Although the criteria in CPR 3.9(1) are relevant criteria for the Tribunal to consider, there is no equivalent to CPR 3.9(2) in the Employment Rules 2004 and therefore no statutory requirement that an application for a review must be supported by a witness statement. Whether a Tribunal will accept what is said in a letter by way of excuse is ultimately a matter for the Tribunal. If there is an issue as to the excuse given the Tribunal has ample power to give a direction for service of a witness statement or to hear oral evidence on the question.
Mr Edwards also placed weight on the finding in paragraph 7 of the Employment Judge's reasons to the effect that the letter dated 30 April was misleading, "suggesting that the Respondent's licence had been revoked when it was not the case". It was, however, in fact the case that the licence had been revoked and that the Company had appealed against the revocation, which was the thrust of what the letter said. While it is true that the revocation had been suspended, the order for revocation had been made. The Employment Judge's reason in paragraph 7, even if it is correct, is not a substitute for a properly reasoned decision on the question whether a review should be granted.
For these reasons I consider that the appeal should be allowed and the judgment dated 11 June 2008 will be set aside.

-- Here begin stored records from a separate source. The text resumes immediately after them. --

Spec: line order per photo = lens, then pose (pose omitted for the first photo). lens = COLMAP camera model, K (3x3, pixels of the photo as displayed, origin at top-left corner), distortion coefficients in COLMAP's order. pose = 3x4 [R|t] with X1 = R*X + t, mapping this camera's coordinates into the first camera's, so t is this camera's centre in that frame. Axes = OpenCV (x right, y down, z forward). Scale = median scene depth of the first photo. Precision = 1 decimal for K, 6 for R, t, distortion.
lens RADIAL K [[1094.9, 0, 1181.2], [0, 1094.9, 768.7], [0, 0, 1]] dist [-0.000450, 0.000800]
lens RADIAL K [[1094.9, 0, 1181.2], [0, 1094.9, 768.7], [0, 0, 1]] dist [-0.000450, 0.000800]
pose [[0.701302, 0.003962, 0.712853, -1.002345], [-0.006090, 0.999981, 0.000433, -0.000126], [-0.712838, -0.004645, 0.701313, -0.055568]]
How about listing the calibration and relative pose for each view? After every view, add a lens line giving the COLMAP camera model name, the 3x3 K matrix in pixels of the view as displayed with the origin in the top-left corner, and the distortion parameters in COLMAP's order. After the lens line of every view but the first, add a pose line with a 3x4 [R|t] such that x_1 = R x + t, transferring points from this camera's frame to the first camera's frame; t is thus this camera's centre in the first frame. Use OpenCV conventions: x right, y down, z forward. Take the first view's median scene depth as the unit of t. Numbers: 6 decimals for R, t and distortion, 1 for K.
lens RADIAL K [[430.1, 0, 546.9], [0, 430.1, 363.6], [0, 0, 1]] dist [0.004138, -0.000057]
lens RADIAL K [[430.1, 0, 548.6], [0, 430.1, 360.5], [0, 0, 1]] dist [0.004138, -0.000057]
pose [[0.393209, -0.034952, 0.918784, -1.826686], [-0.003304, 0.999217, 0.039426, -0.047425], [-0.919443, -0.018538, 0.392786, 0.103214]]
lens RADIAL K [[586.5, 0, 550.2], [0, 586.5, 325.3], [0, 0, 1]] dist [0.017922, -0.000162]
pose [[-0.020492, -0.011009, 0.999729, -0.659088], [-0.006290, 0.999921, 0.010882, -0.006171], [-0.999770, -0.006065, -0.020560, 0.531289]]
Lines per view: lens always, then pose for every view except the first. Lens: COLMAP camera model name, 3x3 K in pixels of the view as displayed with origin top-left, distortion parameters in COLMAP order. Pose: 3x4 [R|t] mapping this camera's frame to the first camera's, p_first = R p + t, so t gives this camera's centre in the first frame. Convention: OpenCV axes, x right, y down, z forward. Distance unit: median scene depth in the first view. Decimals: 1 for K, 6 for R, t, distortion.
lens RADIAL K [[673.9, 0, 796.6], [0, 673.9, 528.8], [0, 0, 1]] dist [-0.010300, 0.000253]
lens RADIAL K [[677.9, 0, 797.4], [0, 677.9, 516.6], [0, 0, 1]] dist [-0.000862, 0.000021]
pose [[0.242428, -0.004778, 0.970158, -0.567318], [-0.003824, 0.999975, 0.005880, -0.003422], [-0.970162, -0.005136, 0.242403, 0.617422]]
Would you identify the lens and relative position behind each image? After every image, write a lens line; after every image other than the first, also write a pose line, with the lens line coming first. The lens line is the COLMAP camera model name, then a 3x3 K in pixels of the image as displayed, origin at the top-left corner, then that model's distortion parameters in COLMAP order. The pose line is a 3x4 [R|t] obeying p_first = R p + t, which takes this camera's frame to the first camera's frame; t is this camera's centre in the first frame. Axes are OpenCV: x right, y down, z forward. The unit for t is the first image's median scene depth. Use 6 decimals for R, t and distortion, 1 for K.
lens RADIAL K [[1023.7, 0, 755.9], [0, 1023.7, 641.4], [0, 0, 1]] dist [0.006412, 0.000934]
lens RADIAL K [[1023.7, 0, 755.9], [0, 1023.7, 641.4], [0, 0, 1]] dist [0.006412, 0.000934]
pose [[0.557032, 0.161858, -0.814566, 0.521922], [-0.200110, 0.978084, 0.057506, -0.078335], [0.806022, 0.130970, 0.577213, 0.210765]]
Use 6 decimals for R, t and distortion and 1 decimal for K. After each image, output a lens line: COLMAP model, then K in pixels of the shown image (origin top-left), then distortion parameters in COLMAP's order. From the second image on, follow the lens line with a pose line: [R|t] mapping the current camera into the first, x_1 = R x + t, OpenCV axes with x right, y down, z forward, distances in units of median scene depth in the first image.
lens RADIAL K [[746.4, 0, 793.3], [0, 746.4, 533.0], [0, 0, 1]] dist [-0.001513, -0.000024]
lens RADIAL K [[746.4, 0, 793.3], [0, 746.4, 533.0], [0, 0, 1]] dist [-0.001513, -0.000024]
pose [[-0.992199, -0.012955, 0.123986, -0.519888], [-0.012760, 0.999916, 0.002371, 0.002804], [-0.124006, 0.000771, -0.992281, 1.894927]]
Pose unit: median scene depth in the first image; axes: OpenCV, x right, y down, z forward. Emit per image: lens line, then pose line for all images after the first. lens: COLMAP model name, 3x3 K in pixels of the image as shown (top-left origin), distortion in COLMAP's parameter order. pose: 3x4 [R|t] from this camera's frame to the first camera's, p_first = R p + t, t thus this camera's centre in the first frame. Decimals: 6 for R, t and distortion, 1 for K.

The judgment dated 18 April will also be set aside. The proceedings are remitted to the Employment Tribunal for consideration by a different Employment Judge of the question whether the Order dated 2 April should be reviewed, including the linked questions whether time should be extended for applying for a review, and whether time should be extended for service of the detailed response. The Employment Judge may give directions for the filing of evidence if so advised; and the parties may in any event file witness statements.
I would finally refer, by way of postscript, to one further feature of the reasons dated 14 July. Although there was no default judgment, there are no findings of fact or reasons relating to the alleged automatically unfair dismissal. It is simply recorded that the claims are "unchallenged". It does not follow that they are proved, still less that the quantum relating to any proven claim involves Mr Lafferty's full loss of earnings. I make it clear that I do not wish to pre-judge in any way whether Mr Lafferty's claim is a good one or whether quantum has been assessed on the correct basis. But I observe that if the application for relief from sanction is unsuccessful, and there is again to be an "unchallenged" assessment of liability and quantum, the reasons provided for the assessment should make proper findings of fact.